FOR MOST Slovaks aged 30 and up, Labour Day is still associated with compulsory attendance at pre-1989 events intended to glorify communist rule. Nowadays, most people prefer to devote themselves to leisure activities, detached from politics. It is a day when zoos and various tourist sites around the country open for the main summer season. Despite that, many organisations and individuals still use May 1 to further their political aims.
Labour Day 2013 saw a variety of events taking place in Bratislava. In the morning, the Communist Party organised a gathering at the city’s SNP Square to mark the day as they used to in pre-Velvet Revolution times. Later that day, the same venue served as a stage for a protest demonstration organised by independent MP Alojz Hlina entitled ‘Against the loan-sharks’, to draw public attention to the alleged practices of some loan companies that lend money at what Hlina called ‘loan-shark interest rates’.
Also, a group of unemployed people marched through the centre of the country’s capital on Labour Day, under the banner ‘We are united by discontent and desire for a change’.

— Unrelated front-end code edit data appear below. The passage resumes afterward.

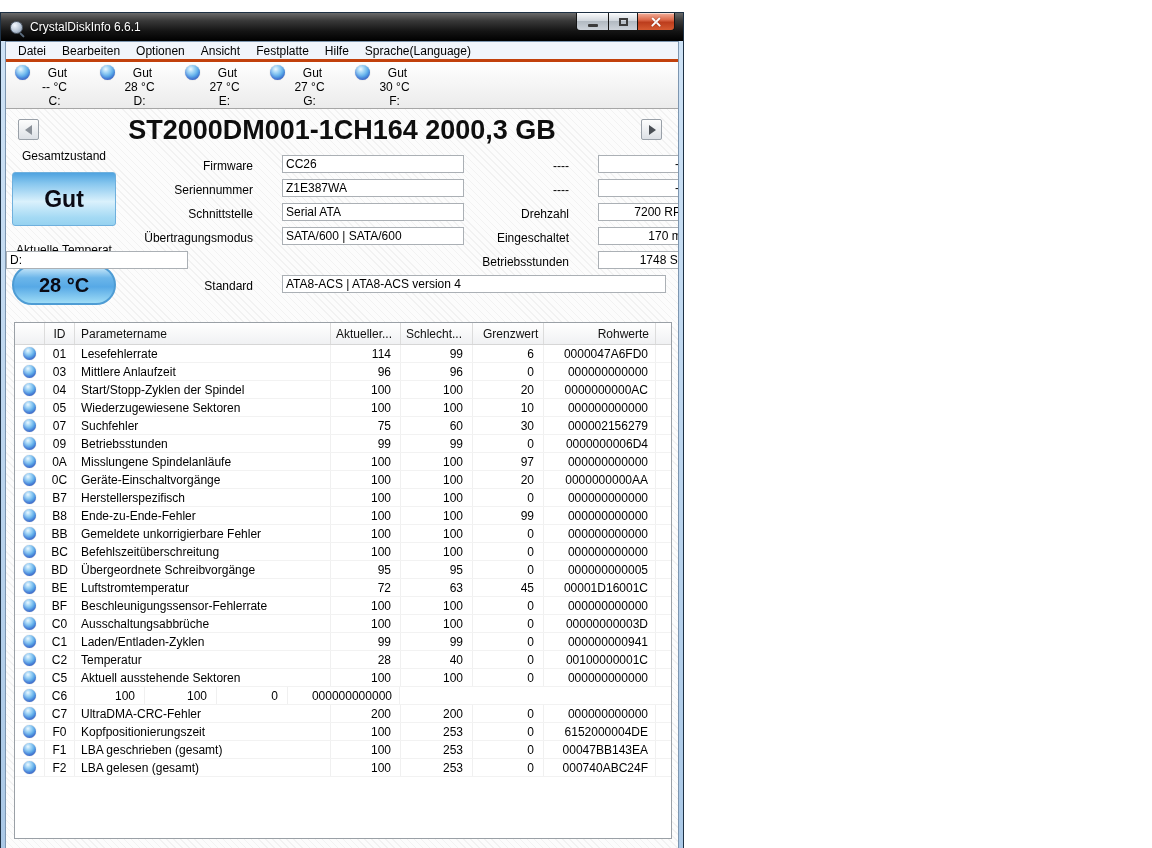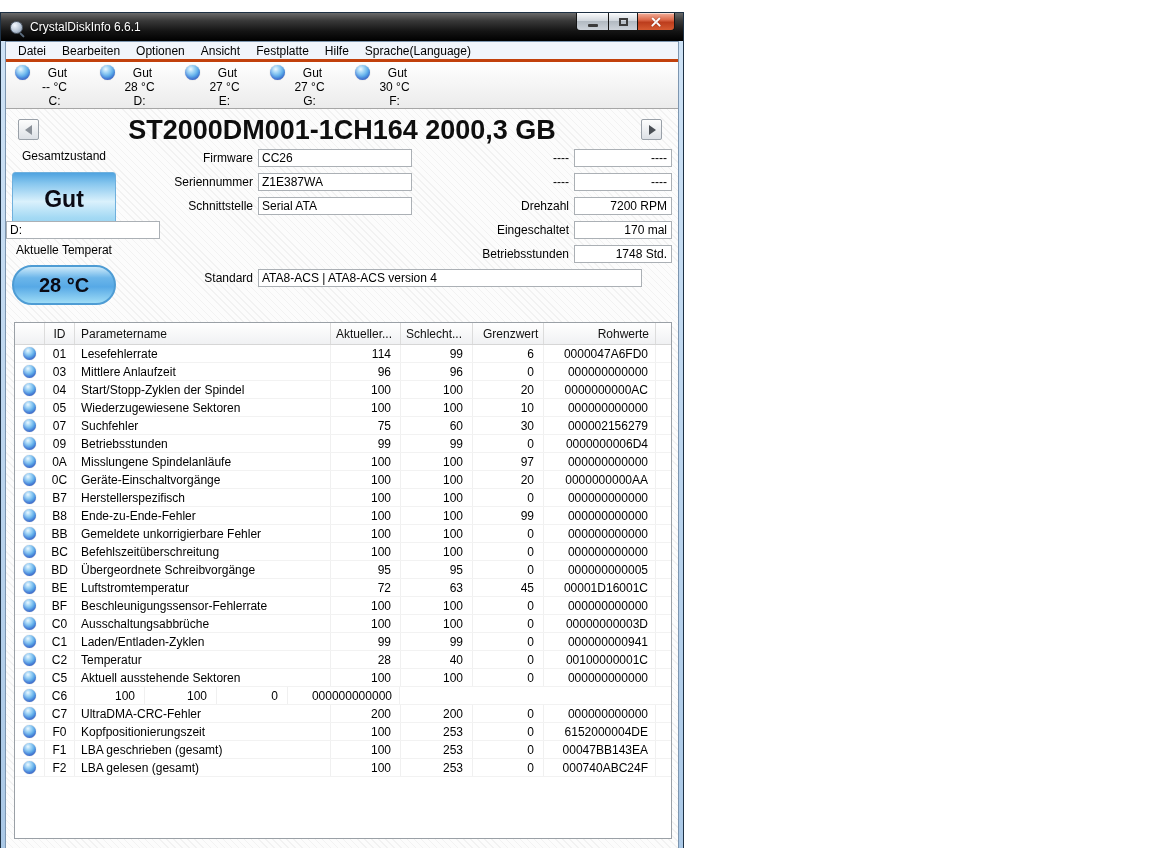"Firmware" .frow { align-items: flex-start -> flex-end; gap: none -> 24px }
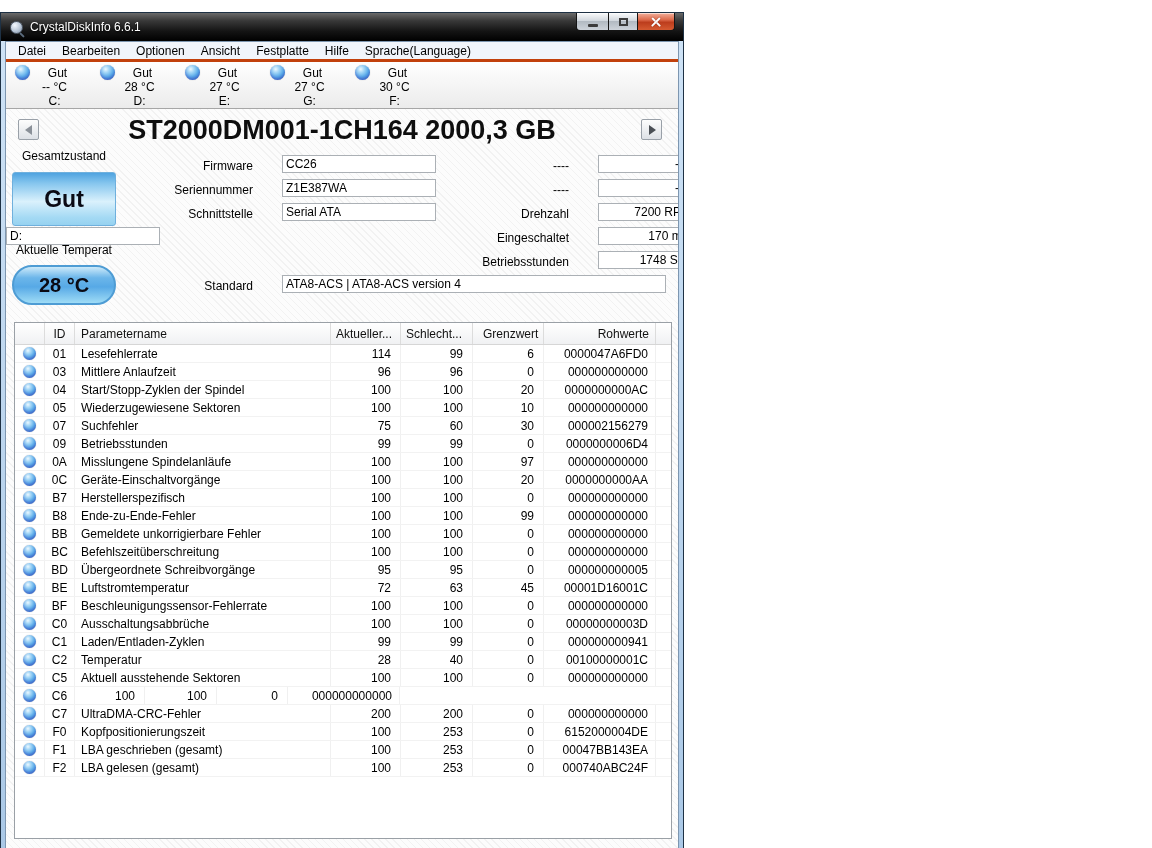"CC26" .w182 { width: 154px -> 182px }
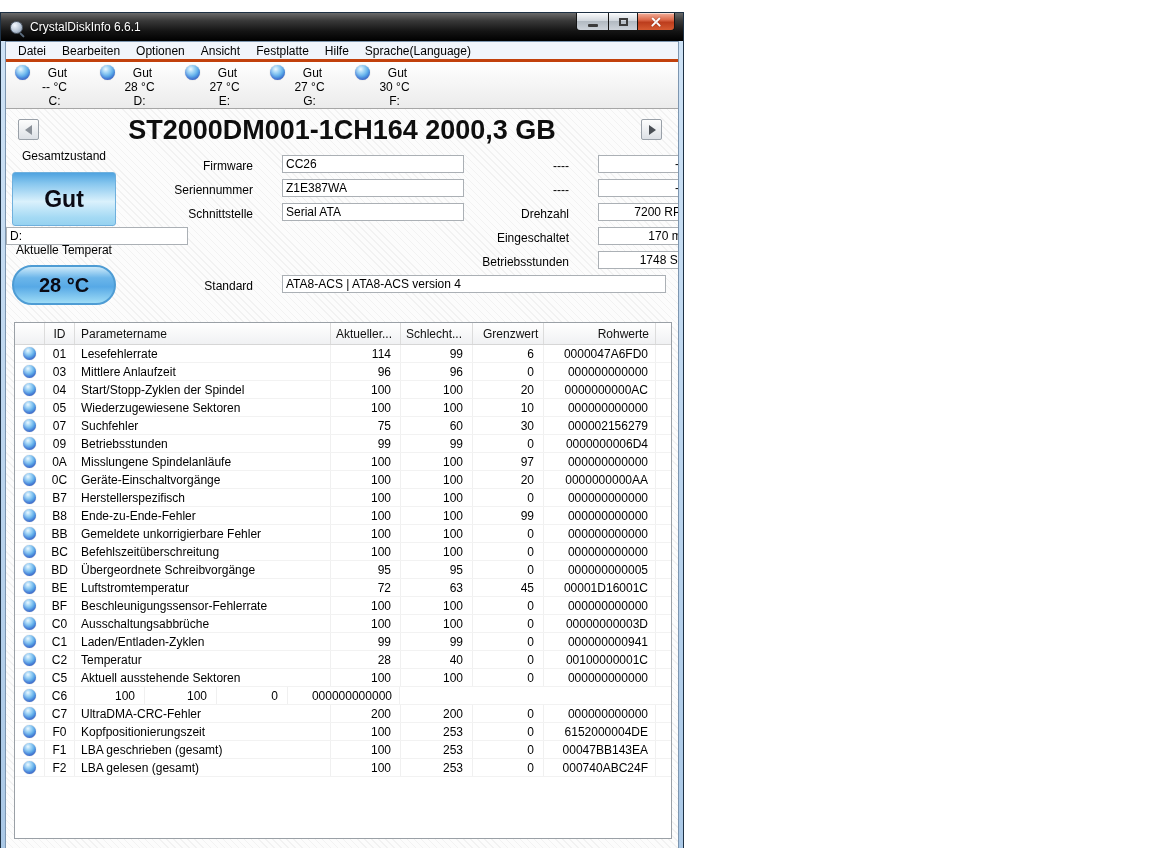"Übertragungsmodus" div.frow { html: none -> <div> <div>Übertragungsmodus</div> <div>SATA/600 | SATA/600</div> </div> }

Finally, a group of activists protested in front of the General Prosecutor’s Office, where passersby could sign a petition calling for the investigation of corruption cases.
Politicians meanwhile used the day to travel around Slovakia to attend events in the regions. Prime Minister Robert Fico marked the national holiday in Žilina, where he attended a public gathering organised by the Confederation of Labour Unions Associations.
On May 1, Slovakia also marks an important anniversary from its recent history. This year was exactly nine years since the so-called big-bang enlargement, when the European Union accepted 10 new members, mostly countries of the former Eastern bloc. Slovakia was among them.
The country’s journey to membership started in October 1993, when it signed an association agreement in Luxembourg. In 1995, during a summit in Cannes, then prime minister Vladimír Mečiar submitted Slovakia’s official membership request. However, two years later the European Commission refused to include Slovakia among the countries on course to join the union because it did not fulfil its political criteria, the SITA newswire wrote.
The situation changed in 1998, when the EU praised the parliamentary elections in Slovakia, which it described as “a positive step towards the integration of Slovakia into European structures”. The country’s membership was officially approved during a summit in Copenhagen held in December 2002. The accession agreement was then signed on April 16, 2003.
Before Slovakia officially joined the EU, a referendum was held in which 92.46 percent of those who took part supported Slovak membership of the union, SITA wrote.